Gloss: The clear base formulation and most cremes exhibit high gloss. Because total solids in the formula is lower and dry films are therefore thinner, those colors containing high levels of large colored and special effects pigments will protrude through the dried film and lower the gloss.
Water Resistance: Hands can be used for normal activities including submersion in cold water after approximately 15 to 20 minutes without harming the polish. The polish will withstand washing and shampooing in hot, soapy water after an hour or so.

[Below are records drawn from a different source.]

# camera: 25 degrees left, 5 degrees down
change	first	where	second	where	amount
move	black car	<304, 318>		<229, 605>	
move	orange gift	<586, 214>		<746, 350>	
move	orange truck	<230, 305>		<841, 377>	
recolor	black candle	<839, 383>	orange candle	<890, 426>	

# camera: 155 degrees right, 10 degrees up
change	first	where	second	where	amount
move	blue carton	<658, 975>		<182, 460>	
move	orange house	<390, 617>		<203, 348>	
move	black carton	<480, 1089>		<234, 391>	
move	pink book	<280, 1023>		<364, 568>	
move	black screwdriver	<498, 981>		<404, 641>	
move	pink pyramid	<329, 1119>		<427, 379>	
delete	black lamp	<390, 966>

Scratch and Abrasion Resistance: Unlike regular polishes which reach their maximum hardness in 30 to 40 minutes by solvent evaporation, Go Natural must be given time to create a cured, tough film. We think it achieves approximately 75% of its final hardness in that short time period but then continues to build in hardness over the next few hours, reaching its ultimate hardness in 4 to 6 hours. Thus, one should avoid those activites which could scratch the surface or abrade the tips for several hours and certainly shouldn’t work in the garden or overhaul an engine without gloves until 6 to 8 hours have passed. Short nails for active women might begin to show slight wear at the tips in approximately 2 to 3 days but, in general, if care is exercised in the first several hours of the first stages of curing, acceptable appearance for 4 to 5 days is achievable. If the polish is applied in the evening, it will have developed adequate durability for most activities by the next morning.
Touch-up: Because the films are indeed quite thin unless multiple coats are applied, worn areas at the tips and even scratches and chips can be touched-up to re-create a nearly new appearance, adding a day or two to the effective durability. And because the polish is odorless and dries quickly, this is easy to do anywhere, anytime.

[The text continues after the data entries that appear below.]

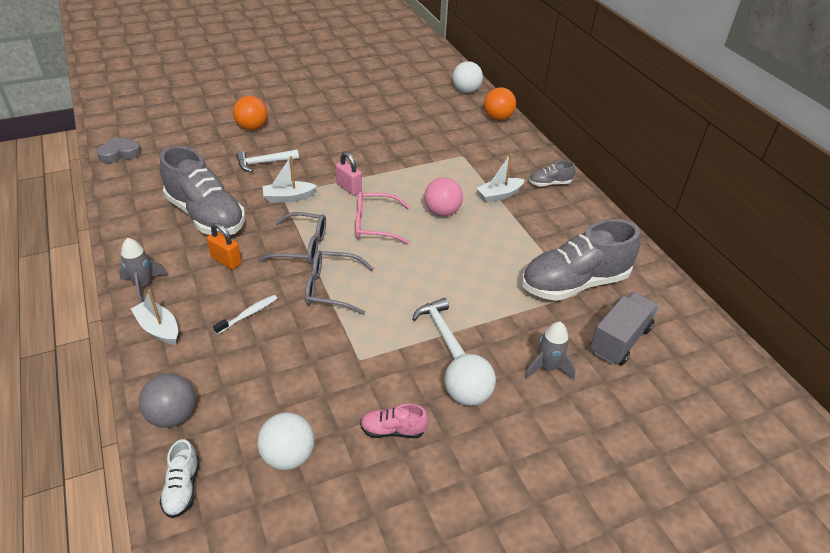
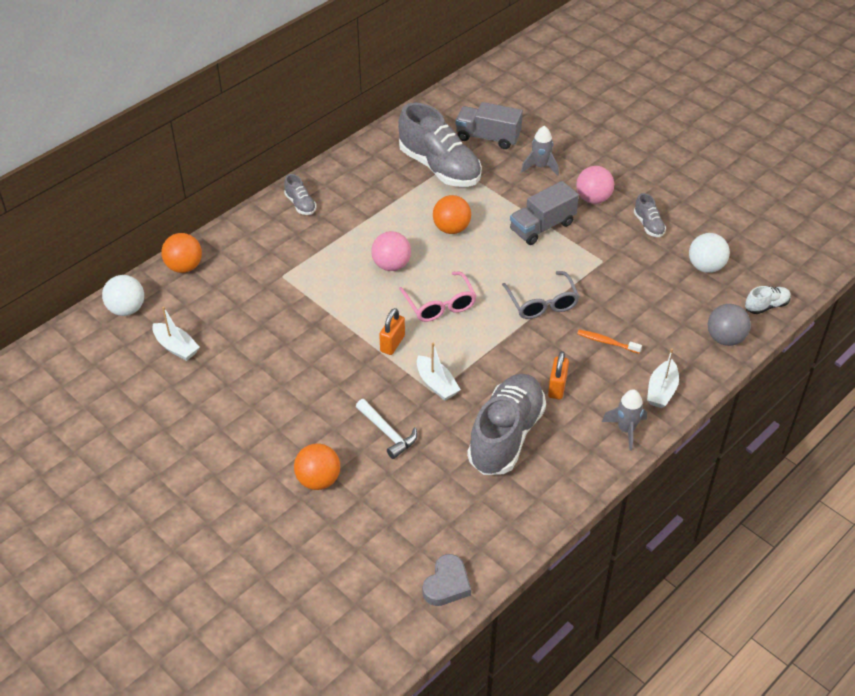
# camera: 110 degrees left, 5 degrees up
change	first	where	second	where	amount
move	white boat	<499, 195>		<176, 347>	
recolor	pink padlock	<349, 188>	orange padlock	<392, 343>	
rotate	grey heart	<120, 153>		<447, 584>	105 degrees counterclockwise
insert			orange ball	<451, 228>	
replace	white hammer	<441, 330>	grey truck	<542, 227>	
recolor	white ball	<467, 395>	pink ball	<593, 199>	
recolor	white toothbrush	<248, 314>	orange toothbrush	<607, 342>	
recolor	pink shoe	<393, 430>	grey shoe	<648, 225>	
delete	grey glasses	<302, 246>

Ease of Removal: The process whereby a harder and harder polish is created as the hours pass is linked to unique chemical reactions which occur deeply within the film to transform the water-loving materials inside the bottle into a water-impermeable, water-resistant film on the nails. This process takes time, but it also acts to create a film which is increasingly more difficult to remove as time passes, particularly from dry, porous nails or toenails. It is difficult to remove after more than 5 to 6 days of use, even with acetone-based removers. We have found, however, that the film can be softened when exposed for a minute or two to gelled ethanol. The weakened film can then be wiped from the nail.
While these considerations make it clear that a waterborne polish cannot be used as a mere drop-in replacement for traditional solventborne polishes, we know that this waterborne polish can compete effectively in a marketplace where those consumers who are already motivated to try a non-toxic, odorless, hypoallergenic polish can be reached by a thoughtful, educational marketing approach.